◆ What the task asks ◆
Every entry in the listing below has to be transcribed exactly.

◆ Exercise material ◆
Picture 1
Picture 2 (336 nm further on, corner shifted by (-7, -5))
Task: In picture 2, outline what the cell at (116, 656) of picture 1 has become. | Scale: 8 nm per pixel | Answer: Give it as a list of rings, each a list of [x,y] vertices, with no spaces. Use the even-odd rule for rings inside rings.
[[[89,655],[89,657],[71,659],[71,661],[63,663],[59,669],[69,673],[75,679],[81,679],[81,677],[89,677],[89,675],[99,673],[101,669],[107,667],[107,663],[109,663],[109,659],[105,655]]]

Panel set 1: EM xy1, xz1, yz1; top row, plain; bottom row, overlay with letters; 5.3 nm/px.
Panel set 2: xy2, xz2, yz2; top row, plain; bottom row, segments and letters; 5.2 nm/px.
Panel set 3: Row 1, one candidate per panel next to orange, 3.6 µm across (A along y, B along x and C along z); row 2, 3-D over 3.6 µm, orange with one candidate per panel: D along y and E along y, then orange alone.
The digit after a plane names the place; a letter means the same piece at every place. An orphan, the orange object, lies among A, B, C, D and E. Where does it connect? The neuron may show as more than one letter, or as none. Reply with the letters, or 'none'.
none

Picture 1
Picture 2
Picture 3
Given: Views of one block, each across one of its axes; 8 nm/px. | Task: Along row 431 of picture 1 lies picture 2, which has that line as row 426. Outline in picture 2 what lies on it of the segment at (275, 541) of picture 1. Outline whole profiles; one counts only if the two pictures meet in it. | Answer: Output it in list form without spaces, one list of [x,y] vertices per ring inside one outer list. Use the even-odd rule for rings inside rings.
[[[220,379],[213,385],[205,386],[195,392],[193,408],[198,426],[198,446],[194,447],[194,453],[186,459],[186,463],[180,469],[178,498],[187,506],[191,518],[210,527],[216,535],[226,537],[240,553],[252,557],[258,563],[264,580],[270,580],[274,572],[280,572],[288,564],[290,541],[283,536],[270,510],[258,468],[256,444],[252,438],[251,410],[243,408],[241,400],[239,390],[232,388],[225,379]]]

◆ Written response ◆
Picture 1
Picture 2 (336 nm further on, corner shifted by (-7, -5))
Task: In picture 2, outline what the cell at (116, 656) of picture 1 has become. | Scale: 8 nm per pixel | Answer: Give it as a list of rings, each a list of [x,y] vertices, with no spaces. Use the even-odd rule for rings inside rings.
[[[89,655],[89,657],[71,659],[71,661],[63,663],[59,669],[69,673],[75,679],[81,679],[81,677],[89,677],[89,675],[99,673],[101,669],[107,667],[107,663],[109,663],[109,659],[105,655]]]

Panel set 1: EM xy1, xz1, yz1; top row, plain; bottom row, overlay with letters; 5.3 nm/px.
Panel set 2: xy2, xz2, yz2; top row, plain; bottom row, segments and letters; 5.2 nm/px.
Panel set 3: Row 1, one candidate per panel next to orange, 3.6 µm across (A along y, B along x and C along z); row 2, 3-D over 3.6 µm, orange with one candidate per panel: D along y and E along y, then orange alone.
The digit after a plane names the place; a letter means the same piece at every place. An orphan, the orange object, lies among A, B, C, D and E. Where does it connect? The neuron may show as more than one letter, or as none. Reply with the letters, or 'none'.
none

Picture 1
Picture 2
Picture 3
Given: Views of one block, each across one of its axes; 8 nm/px. | Task: Along row 431 of picture 1 lies picture 2, which has that line as row 426. Outline in picture 2 what lies on it of the segment at (275, 541) of picture 1. Outline whole profiles; one counts only if the two pictures meet in it. | Answer: Output it in list form without spaces, one list of [x,y] vertices per ring inside one outer list. Use the even-odd rule for rings inside rings.
[[[220,379],[213,385],[205,386],[195,392],[193,408],[198,426],[198,446],[194,447],[194,453],[186,459],[186,463],[180,469],[178,498],[187,506],[191,518],[210,527],[216,535],[226,537],[240,553],[252,557],[258,563],[264,580],[270,580],[274,572],[280,572],[288,564],[290,541],[283,536],[270,510],[258,468],[256,444],[252,438],[251,410],[243,408],[241,400],[239,390],[232,388],[225,379]]]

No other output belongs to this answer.